■ GIVEN TEXT:
++++++++++

Skowhegan is known for its recreation on and off the Kennebec River, being the birthplace of Margaret Chase Smith, and its historic New Balance shoe factory.

All of that and more is represented here in this aluminum shoe sculpture that now resides in the heart of downtown Skowhegan.

“The shoe itself is a tribute to the men and women who worked in the shoe industry here, which was a big part of our history,” said Kristina Cannon, Executive Director of Main Street Skowhegan.

The Skowhegan Public Library received a $3,000 grant from the Maine Community Foundation to sponsor an art community program back in December of 2008.

Then in May of 2009, sculptor Barry Norling presented the commissioned product. That summer, an artist painted the shoe with a mural depicting the Skowhegan community.

“A fellow by the name of Milton Christianson. They commissioned him to do the paintings on it. It’s very nice. We had it on wheels for a long time and it ended up in backrooms, and closets, and so forth. So finally it found a home,” said Norling.

++++++++++

■ PROVIDED DATA:
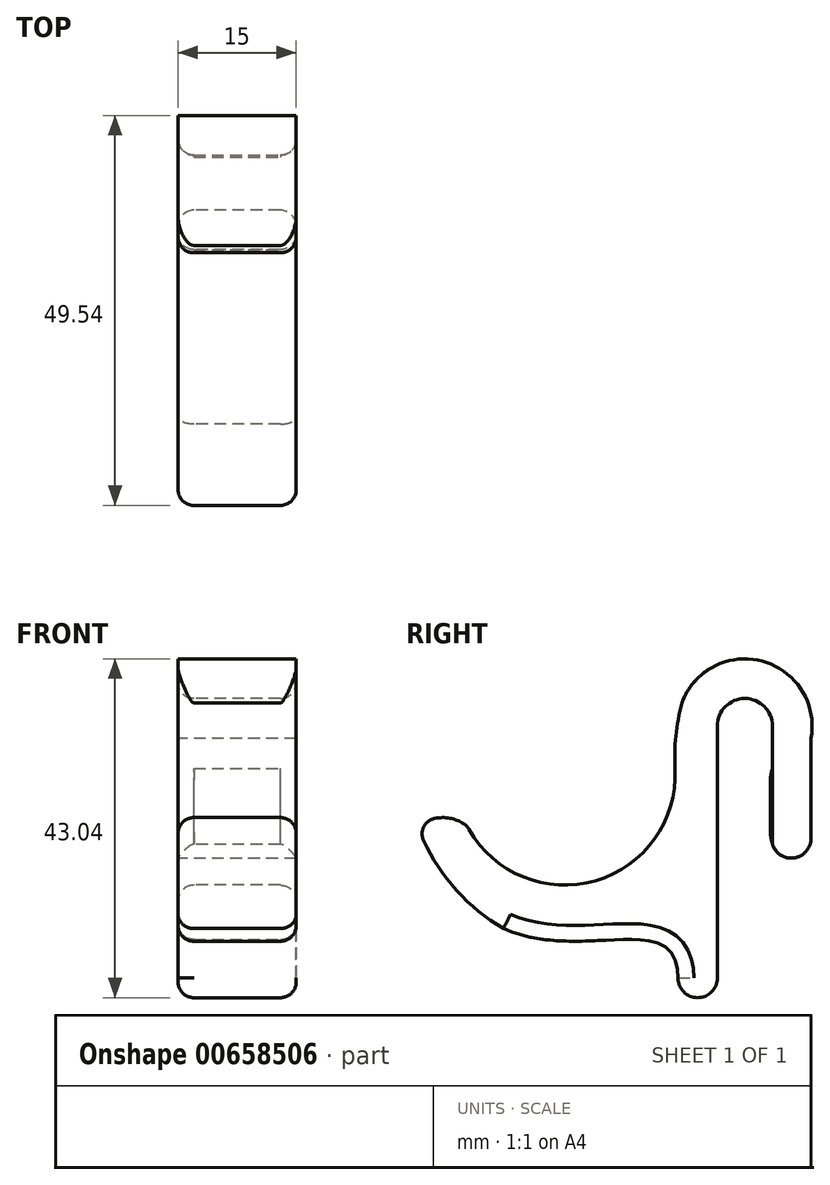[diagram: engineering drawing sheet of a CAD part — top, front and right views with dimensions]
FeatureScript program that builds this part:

++++++++++

■ REQUIRED WORK:
**1.** In the article about the Skowhegan shoe sculpture, how large was the grant the Skowhegan Public Library received from the Maine Community Foundation?
**2.** Name every person mentioned by name in the article about the Skowhegan shoe sculpture.
**3.** Carry on the article about the Skowhegan shoe sculpture from its last sentence.
None of the data is needed for what comes next.

■ RESPONSES FOR EACH TASK:
**1.** $3,000

**2.** Margaret Chase Smith, Kristina Cannon, Barry Norling, Milton Christianson

**3.**
After years at the library or in storage, the sculpture now sits in the town’s municipal parking lot.

“In order to get it out of the library, get it out here, and back in the community and on display again so everybody can enjoy it,” said Dale Jandreau, Director of the Skowhegan Free Public Library.

“We wanted to give it a permanent home and we hoped that it would add more to our public art collection that we’re in the process of creating,” said Cannon.

Main Street Skowhegan hopes to bring more art and culture to the streets of this historic town. They’re beginning fundraising soon for a second Norling sculpture they hope to install in Pocket Park.